I’ve some resentment toward men who presume to write strong, full, sensitive ladies. Shouldn’t women be writing about women? Opportunities for women writers are limited enough as is. We’ve a harder time getting published, our incomes are less, we receive less critical acclaim. Men make up only about 35 percent of fiction readership. Despite 80 percent of sales being romances, primarily written by and about women, and most readers being female, our interests are relegated to lower importance than men’s.

So why on earth should women read a male author pretending to be a woman?

Because he’s good, damn good. I recently finish Nick Hornby’s Funny Girl. Marvelous. Perhaps best known for About a Boy, successfully translated into film, Hornby often gets mislabeled as “lad lit” or facile. These denigrations ignore his skills. His style flows with nary a hitch, allowing him to convey complex themes and concepts as tastefully as swallowing a spoonful of honey.

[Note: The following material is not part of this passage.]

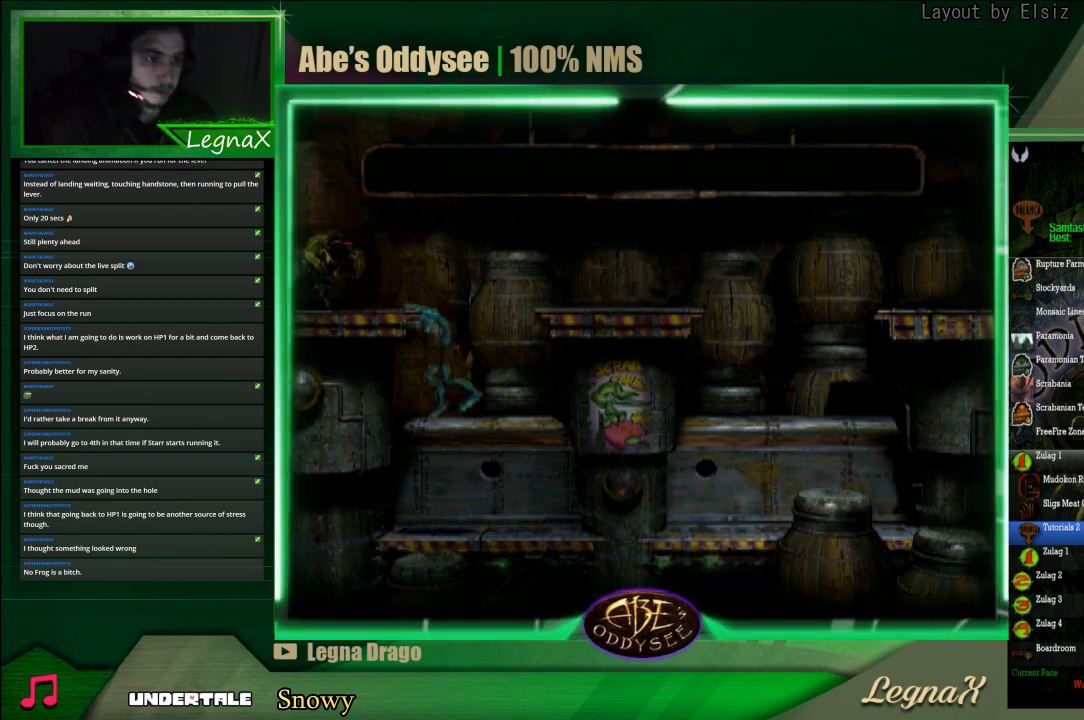
{"buttons": [], "left_stick": "center", "events": [[233, "left_stick", "center"]]}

Then, of course, there are his female characters. In his newest book, the personas are predominantly men. But you can’t get a more appealing, thoughtful, humorous heroine than Sophie, who shows Hornby’s remarkably close attention to the traits and perspective of women. Meaning she seems to think my thoughts.

So I guess it’s time for me to get over my bias against male authors writing about females. Like any type of discrimination, to prejudge a group limits our own knowledge and enjoyment.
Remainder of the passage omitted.